◆ **Text under study**
== Segment start ==

Studio album by Iron & Wine
- Released: February 27, 2026
- Studio: Waystation (Los Angeles)
- Length: 39:20
- Label: Sub Pop
- Producer: Sam Beam

Iron & Wine chronology
| Light Verse (2024) | Hen's Teeth (2026) |  |

Singles from Hen's Teeth
- "Robin's Egg" Released: June 10, 2025; "In Your Ocean" Released: January 7, 2026;

= Hen's Teeth =

Hen's Teeth is the eighth studio album by the American singer-songwriter Iron & Wine, released on February 27, 2026, by Sub Pop.

==Background==
Hen's Teeth was recorded during the same sessions as Iron & Wine's previous album, Light Verse, at Dave Way's Waystation Studio in Laurel Canyon, Los Angeles. As with Light Verse, Hen's Teeth was produced by Sam Beam and features contributions from the same musicians: Tyler Chester on keyboards, Sebastian Steinberg on bass, David Garza on guitar, Paul Cartwright on violin, Griffin Goldsmith, Beth Goodfellow, and Kyle Crane on percussion. Unlike Light Verse, however, Hen's Teeth includes two duets with the Americana supergroup trio I'm with Her, who appear on the lead single "Robin's Egg" and on "Wait Up". It also includes contributions from Beam's daughter Arden, whose harmonies and backing vocals appear on the tracks "Roses", "Singing Saw", "Defiance, Ohio" and "Grace Notes". Beam has called the album a "sibling" or "fraternal twin" to Light Verse, comparing them to twins "that get along OK and don't really compete because they have their own interests. They're both unique but if you hear them speaking to one another you can tell they grew up in the same house". Regarding the album's title, Beam said Hen's Teeth was one he "always wanted to use", explaining, "I just love it. To me it suggests the impossible. Hen's teeth do not exist. And that's what this record felt like: a gift that shouldn't be there but it is. An impossible thing but it's real."

== Segment end ==

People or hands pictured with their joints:

== Segment start ==

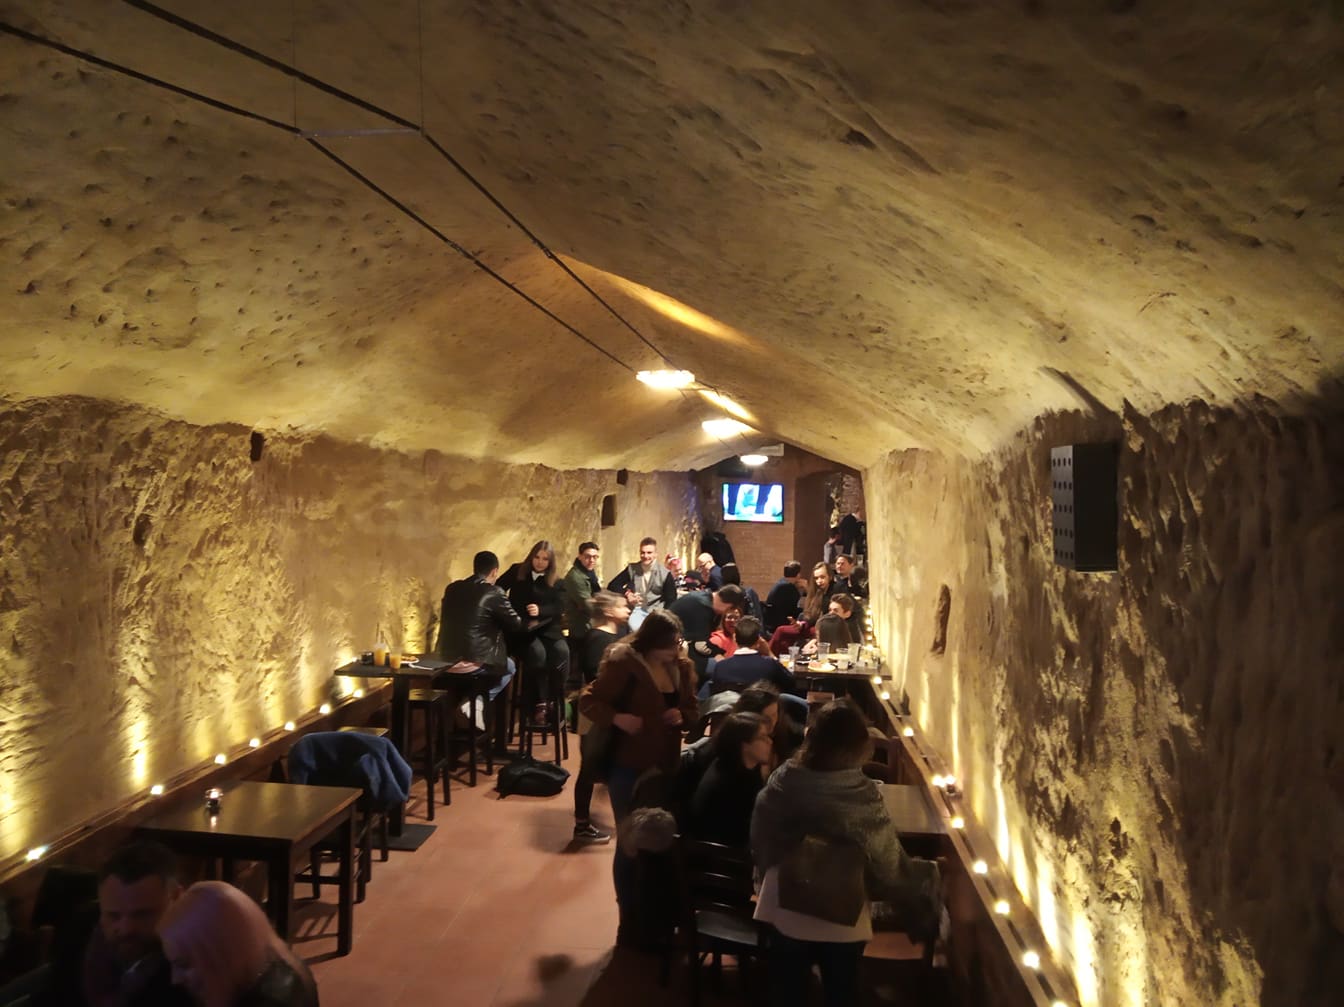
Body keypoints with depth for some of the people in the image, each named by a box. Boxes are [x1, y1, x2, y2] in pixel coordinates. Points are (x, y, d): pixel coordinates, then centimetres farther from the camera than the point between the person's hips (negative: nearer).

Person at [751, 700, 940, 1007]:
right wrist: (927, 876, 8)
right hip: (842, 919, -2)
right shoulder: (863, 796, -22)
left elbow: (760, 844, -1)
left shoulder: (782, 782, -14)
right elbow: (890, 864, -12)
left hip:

== Segment end ==

◆ **Activity**
Answer these questions from the text about Hen's Teeth:
(a) What is the album's length?
(b) Who plays bass on the album?
(c) On which two tracks does I'm with Her appear?
The lines are not needed for the task.

◆ **Task response**
(a) 39:20
(b) Sebastian Steinberg
(c) "Robin's Egg" and "Wait Up"